Snakes are widely believed to possess medicinal qualities and the wine is often advertised to cure everything from farsightedness to hair loss, as well as to increase sexual performance. In Vietnam, snake wine (Rượu rắn) is widely believed by some individuals to improve health and virility. A similar drink is made with geckos, lizards, bear paws, scorpions and sea horses rather than snakes. Snake wine, due to its high alcohol percentage, is drunk in shot glasses traditionally. Braver drinkers may eat certain parts of the snake or snakes such as the gall bladder, the eyeballs and stomach.
It is illegal to import snake wine to many countries because the cobras and other snakes killed in the production are often endangered species.
WHALES – WHERE DO PEOPLE STILL HUNT WHALES – Dec. 2015
Japan’s whaling fleet set sail on Dec. 1 in defiance of a 2014 UN order to cease the practice. It’s not the only place to bypass the International Whaling Commission’s 1986 ban on commercial operations.
Norway respected the IWC ban until 1993, then used a loophole to declare itself exempt. Oslo has since lifted its annual kill quota from 425 in 1996 to over 1,200 today, though only half that many are caught.
Greenland has historically been given permission for its native Inuit to hunt whales for subsistence needs, currently set at 207 kills per year. Critics say the quota is too high, so the surplus will continue to be sold commercially and to tourists.

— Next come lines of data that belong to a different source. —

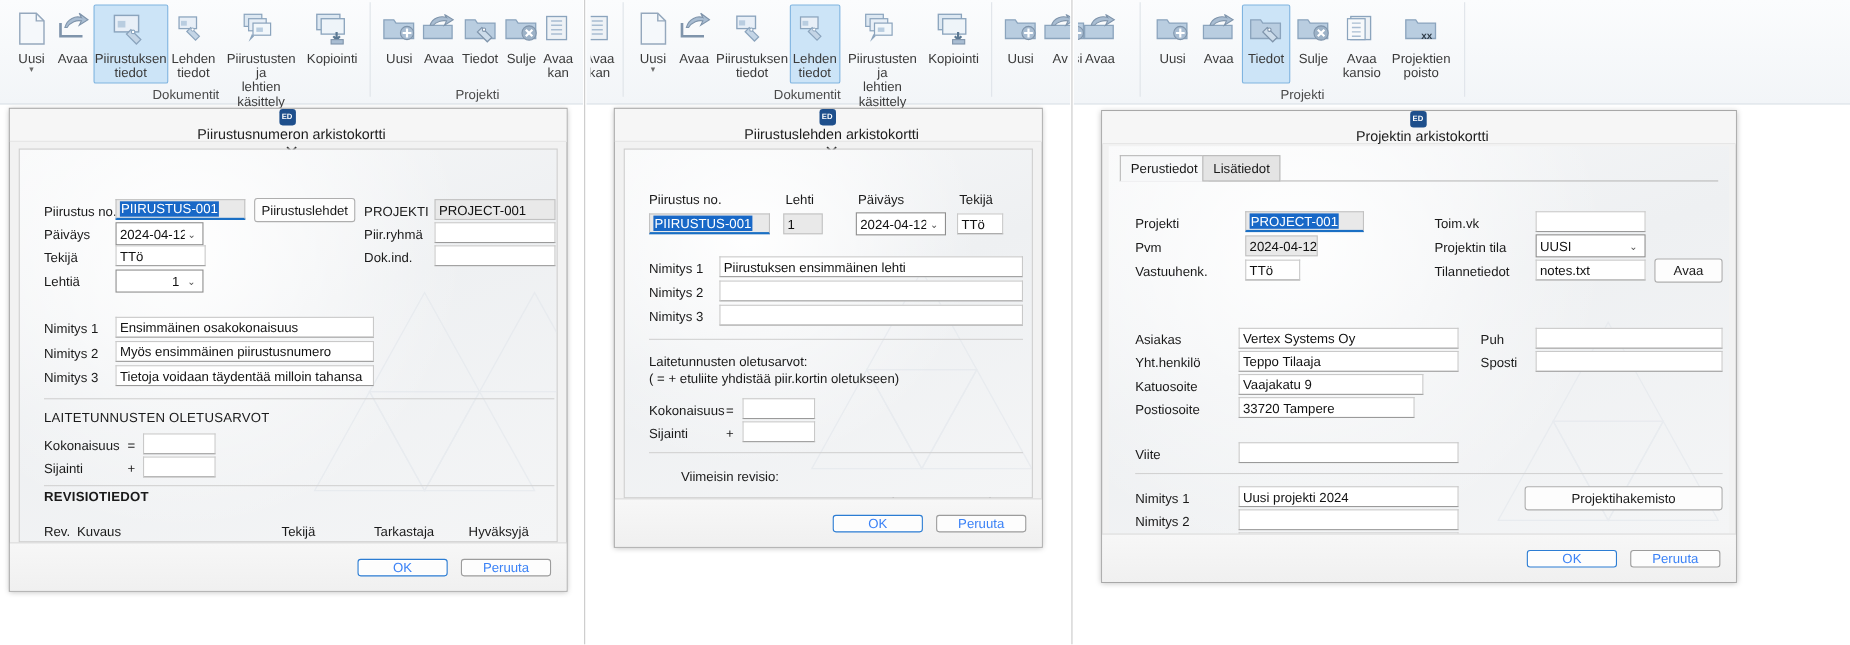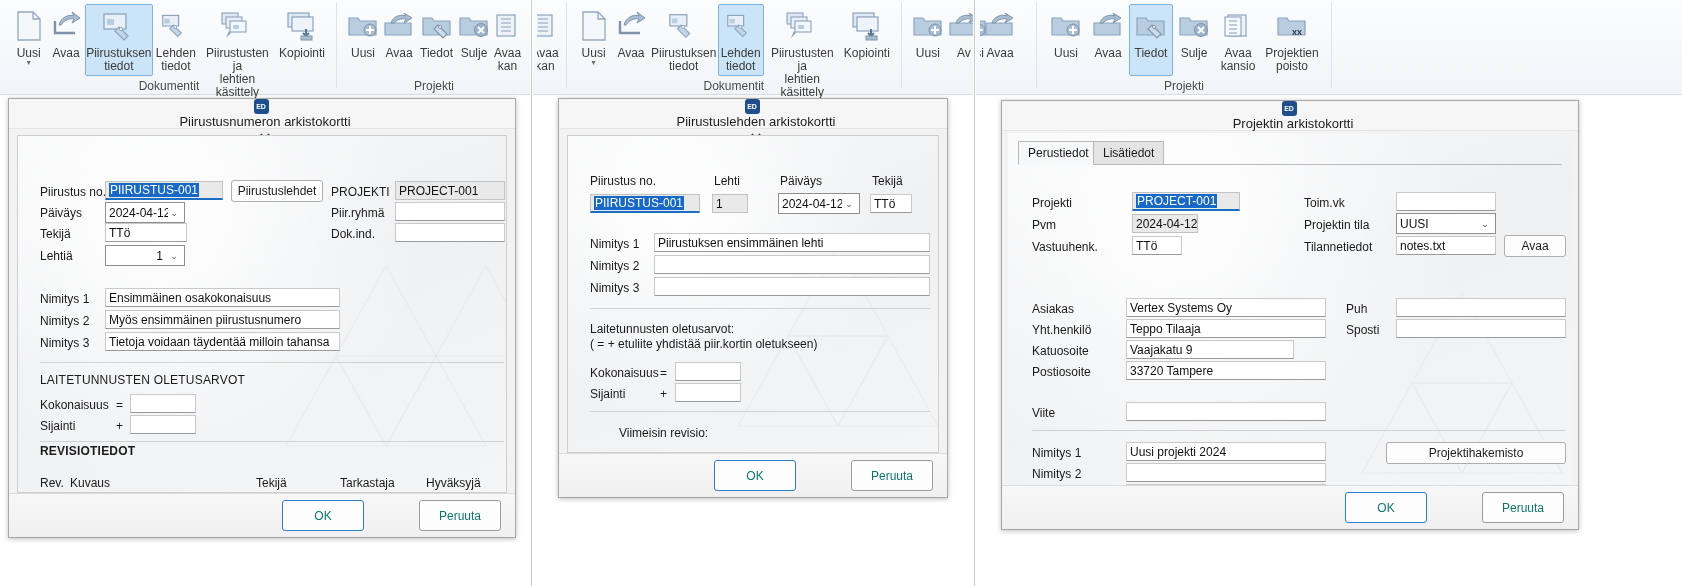--- a/index.html
+++ b/index.html
@@ -749,7 +749,7 @@
         </div>
 
       <div class="lbl" style="left:24px; top:232px;">Postiosoite</div>
-      <div class="inp" style="left:118px; top:228px; width:200px;">
+      <div class="inp" style="left:118px; top:228px; width:160px;">
           <span>33720 Tampere</span>
         </div>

Iceland declared itself exempt from the IWC moratorium in 2004. Iceland’s quota allows for the export of 154 endangered fin whales to Japan – though demand for the meat is scarce – and over 200 minke whales for domestic consumption.
Alaska. Indigenous peoples living along Alaska’s coast have been hunting bowhead whales for thousands of years. The Alaskan natives were set an overall quota of 306 bowheads from 3013 to 2018; catches are shared among the whole community.